Text passage:
┄┄┄┄┄┄

Indeed, EU-Africa relations do not operate on a clean canvas. They exist in a space where different partners have to engage on the basis of mutual interest. The partnership also operates in a context of a rich history of conflict and cooperation that created, over time, a complex partnership.

And with complexity come challenges of focus and orientation. The challenge for Africa-EU relations in 2014 will be to focus on identifying and prioritising issues where there is traction and where the Africa-EU partnership can bring real and sustainable added value  for both sides.

Sometimes, Less Really is More

The complexity of EU-Africa relations is illustrated by the number of cooperation frameworks that guide it. These cover different areas ranging from peace and security to space and science. But the focus on breadth seems to have compromised the visibility of the partnership despite the considerable efforts being made. The experience of the Joint EU-Africa Strategy is a case in point. The Strategy covers 8 ambitious partnership and is seen to have delivered, at best, mixed results. This is partially because it failed to prioritise and secure quick gains to keep the cooperation wheel turning.

Many observers of EU-Africa relations have therefore called for a prioritisation of certain areas of cooperation. But its easier to advocate for prioritisation than doing it. Negotiation processes, which involves the interests of 82 countries and two continental institutions, will find it difficult to agree on a set of priorities. Different actors push for what they perceive to be important and the result is a long shopping list. But as we look at the EU-Africa partnership beyond 2013, it is clear that prioritization is not longer a choice but a necessity.

Don’t Get Lost in Space

So how to approach prioritisation while dealing with different interests? I propose a two-steps selection process to identify the essential areas of cooperation.

The first step is to identify a set of issues where there is traction. Identifying this means that the issue is of interest to both partners, that it will benefit from clear leadership and that action has and is being taken to address it. In this respect peace and security is a good example. Both continents have engaged in a solid political dialogue to agree on the common purpose for their cooperation in this field, there is ownership and leadership in Africa that is pushing for a solution to the different conflicts on the continent and the right structures have been put in place to allow the continent to respond to this challenge. The cooperation with the EU adds value by supporting these efforts.

Space is on the other hand an example of where there is less traction. This is not to say that it is not an important issue, certainly as some African countries aspire to launch their own programs. However, it is for instance best to first focus on building the necessary blocks that in five or ten years will help EU-Africa relations to transit towards supporting space programs.

The Benefits of Specific Types of Bricks and Mortar

The second step would be to further narrow down the list and identify the specific areas where the EU-Africa partnership has a clear added value. Other international partners may be more efficient in meeting certain types of partnership demands. It would be more useful therefore, for the EU-AU partnership to focus on other areas.

Participants at the “Beyond 2014” conference noted that the EU-AU partnership is particularly strong in the promotion of peace and security and governance; two areas where Asian partners are less present. Infrastructure is another example. While certain emerging partners have a stronger record in building individual roads in certain countries, the EU may be better in building infrastructure across regions.

Focusing on areas where there is traction and where the partnership can bring added value is not a way to ignore the importance of other pressing issues. But learning lessons from the past, it is critical to ensure that depth is prioritised over breadth to make the partnership more effective and visible.

This will require an open and solid reflection, which will need to take place before the April 2014 Africa-EU summit to ensure that the decisions are grounded on a realistic and forward looking assessment of what the partnership can and cannot deliver.

The views expressed here are those of the author, and may not necessarily represent those of ECDPM.

┄┄┄┄┄┄

Data excerpts:

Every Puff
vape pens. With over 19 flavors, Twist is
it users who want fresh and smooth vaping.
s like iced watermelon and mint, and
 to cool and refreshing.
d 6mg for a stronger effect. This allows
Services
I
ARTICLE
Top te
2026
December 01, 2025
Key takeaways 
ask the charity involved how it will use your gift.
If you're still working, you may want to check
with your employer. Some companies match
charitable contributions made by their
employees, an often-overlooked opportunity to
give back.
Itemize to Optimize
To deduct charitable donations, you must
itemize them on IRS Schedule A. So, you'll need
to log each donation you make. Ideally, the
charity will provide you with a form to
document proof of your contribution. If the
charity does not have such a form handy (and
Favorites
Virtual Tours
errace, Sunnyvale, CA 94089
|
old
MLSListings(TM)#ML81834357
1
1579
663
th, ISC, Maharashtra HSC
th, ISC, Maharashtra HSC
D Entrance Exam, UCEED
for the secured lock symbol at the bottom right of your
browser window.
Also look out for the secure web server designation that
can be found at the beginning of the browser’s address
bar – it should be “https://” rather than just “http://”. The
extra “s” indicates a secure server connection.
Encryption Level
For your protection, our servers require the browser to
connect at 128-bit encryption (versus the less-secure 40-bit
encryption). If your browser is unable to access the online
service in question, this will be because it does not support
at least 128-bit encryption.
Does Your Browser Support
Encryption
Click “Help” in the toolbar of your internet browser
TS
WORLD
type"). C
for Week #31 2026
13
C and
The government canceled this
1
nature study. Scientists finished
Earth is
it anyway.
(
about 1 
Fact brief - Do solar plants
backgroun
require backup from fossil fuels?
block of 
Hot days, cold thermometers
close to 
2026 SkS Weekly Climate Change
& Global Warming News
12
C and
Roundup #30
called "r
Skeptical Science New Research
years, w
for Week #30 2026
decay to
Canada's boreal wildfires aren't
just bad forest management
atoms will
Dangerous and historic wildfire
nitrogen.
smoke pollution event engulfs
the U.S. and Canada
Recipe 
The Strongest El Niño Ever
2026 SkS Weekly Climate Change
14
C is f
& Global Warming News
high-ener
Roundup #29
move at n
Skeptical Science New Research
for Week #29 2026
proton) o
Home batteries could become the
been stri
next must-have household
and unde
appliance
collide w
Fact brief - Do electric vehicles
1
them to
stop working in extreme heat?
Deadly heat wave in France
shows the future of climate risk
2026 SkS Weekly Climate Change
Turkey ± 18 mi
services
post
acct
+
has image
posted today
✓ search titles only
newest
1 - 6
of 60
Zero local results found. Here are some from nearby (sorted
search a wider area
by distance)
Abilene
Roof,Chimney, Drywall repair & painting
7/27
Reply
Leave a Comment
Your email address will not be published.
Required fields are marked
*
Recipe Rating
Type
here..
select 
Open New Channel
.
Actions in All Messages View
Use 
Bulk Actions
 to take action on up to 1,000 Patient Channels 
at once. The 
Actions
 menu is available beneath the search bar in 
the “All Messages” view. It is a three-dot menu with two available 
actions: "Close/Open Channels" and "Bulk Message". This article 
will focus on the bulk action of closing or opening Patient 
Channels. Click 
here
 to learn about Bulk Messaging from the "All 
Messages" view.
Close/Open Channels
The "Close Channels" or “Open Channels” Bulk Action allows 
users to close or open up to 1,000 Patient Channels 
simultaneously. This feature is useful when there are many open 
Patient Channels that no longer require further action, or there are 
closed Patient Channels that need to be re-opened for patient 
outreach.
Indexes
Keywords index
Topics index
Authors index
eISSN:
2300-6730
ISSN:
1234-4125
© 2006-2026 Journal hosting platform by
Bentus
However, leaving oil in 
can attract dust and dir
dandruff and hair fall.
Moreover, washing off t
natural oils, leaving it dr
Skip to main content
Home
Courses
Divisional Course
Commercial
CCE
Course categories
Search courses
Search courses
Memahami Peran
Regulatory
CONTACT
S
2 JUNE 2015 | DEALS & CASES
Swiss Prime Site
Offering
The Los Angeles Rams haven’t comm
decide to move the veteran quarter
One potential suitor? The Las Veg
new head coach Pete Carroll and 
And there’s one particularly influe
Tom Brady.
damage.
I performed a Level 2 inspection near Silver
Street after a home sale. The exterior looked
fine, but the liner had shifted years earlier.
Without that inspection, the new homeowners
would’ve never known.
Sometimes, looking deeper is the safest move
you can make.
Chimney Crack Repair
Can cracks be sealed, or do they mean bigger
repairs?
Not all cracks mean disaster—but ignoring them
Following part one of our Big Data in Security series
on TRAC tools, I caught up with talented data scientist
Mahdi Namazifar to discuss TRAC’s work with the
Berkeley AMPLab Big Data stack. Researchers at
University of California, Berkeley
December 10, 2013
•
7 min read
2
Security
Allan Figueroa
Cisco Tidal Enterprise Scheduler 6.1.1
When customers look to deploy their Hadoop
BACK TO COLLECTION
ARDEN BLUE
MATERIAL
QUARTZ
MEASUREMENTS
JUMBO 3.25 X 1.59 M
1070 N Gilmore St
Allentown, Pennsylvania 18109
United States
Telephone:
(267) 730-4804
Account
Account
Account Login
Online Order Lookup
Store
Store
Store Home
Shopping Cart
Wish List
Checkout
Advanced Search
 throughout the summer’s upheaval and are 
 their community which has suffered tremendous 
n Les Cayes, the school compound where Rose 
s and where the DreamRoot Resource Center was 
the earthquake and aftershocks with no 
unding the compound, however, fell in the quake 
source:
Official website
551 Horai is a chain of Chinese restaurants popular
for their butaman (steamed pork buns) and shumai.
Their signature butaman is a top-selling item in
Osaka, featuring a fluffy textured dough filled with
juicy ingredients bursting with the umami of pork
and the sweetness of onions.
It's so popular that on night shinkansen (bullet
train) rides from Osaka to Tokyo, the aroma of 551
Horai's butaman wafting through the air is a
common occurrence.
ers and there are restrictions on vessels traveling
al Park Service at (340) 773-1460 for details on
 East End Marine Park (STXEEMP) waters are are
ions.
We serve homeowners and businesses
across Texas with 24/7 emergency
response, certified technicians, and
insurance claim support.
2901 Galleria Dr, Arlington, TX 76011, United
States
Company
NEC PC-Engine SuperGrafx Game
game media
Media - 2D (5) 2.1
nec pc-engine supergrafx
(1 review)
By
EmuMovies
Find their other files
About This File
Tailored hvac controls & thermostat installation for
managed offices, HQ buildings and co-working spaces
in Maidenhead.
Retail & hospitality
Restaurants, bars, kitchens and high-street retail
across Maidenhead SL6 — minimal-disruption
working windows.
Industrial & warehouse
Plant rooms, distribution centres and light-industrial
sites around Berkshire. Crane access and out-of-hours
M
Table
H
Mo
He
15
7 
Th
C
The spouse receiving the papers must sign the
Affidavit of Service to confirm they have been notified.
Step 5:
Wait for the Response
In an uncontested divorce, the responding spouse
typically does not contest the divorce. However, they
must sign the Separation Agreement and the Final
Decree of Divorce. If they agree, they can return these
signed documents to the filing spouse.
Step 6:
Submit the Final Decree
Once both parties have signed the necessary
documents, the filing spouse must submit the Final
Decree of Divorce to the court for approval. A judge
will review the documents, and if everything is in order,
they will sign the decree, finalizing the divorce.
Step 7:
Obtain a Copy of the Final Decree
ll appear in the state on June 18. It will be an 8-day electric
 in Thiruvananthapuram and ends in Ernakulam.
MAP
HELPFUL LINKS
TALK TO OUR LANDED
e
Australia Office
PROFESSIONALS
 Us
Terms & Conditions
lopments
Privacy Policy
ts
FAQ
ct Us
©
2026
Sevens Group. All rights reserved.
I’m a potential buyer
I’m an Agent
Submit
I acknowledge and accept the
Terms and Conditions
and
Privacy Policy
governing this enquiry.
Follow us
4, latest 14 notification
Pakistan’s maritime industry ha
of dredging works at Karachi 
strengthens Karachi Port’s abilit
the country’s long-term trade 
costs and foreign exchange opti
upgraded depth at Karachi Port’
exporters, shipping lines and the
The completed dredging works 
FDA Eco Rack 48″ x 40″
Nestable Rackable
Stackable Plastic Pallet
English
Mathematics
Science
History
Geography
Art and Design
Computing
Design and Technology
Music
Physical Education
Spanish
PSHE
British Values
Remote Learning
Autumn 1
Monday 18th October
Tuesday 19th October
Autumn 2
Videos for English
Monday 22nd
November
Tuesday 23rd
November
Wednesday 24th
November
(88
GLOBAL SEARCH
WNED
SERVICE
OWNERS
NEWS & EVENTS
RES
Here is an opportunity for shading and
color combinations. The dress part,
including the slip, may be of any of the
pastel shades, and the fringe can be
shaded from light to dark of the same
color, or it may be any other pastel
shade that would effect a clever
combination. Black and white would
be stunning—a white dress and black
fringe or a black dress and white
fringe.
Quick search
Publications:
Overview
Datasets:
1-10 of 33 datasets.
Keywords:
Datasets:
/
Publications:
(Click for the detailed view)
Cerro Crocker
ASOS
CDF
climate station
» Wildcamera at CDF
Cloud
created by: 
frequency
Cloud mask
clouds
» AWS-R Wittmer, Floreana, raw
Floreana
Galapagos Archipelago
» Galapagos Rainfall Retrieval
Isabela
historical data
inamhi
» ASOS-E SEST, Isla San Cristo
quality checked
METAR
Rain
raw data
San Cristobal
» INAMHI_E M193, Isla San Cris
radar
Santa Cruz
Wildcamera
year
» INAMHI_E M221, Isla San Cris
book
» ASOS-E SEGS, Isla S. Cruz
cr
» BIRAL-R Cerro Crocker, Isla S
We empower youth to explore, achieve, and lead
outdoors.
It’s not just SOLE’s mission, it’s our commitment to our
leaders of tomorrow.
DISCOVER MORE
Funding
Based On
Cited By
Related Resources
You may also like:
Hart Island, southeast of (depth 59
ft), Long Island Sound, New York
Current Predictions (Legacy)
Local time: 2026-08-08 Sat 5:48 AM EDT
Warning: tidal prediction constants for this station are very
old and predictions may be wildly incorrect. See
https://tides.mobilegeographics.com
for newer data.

┄┄┄┄┄┄

Required work:
- 1) According to the passage on EU-Africa relations, how many countries are involved in the negotiation processes?
- 2) Rewrite the part of the listing that opens with its first line and closes with the line containing "itemize them on", replacing "employer" with "manager" and leaving everything else unchanged.

Results of the exercise:
- 1) 82 countries, along with two continental institutions.

- 2)
Every Puff
vape pens. With over 19 flavors, Twist is
it users who want fresh and smooth vaping.
s like iced watermelon and mint, and
 to cool and refreshing.
d 6mg for a stronger effect. This allows
Services
I
ARTICLE
Top te
2026
December 01, 2025
Key takeaways 
ask the charity involved how it will use your gift.
If you're still working, you may want to check
with your manager. Some companies match
charitable contributions made by their
employees, an often-overlooked opportunity to
give back.
Itemize to Optimize
To deduct charitable donations, you must
itemize them on IRS Schedule A. So, you'll need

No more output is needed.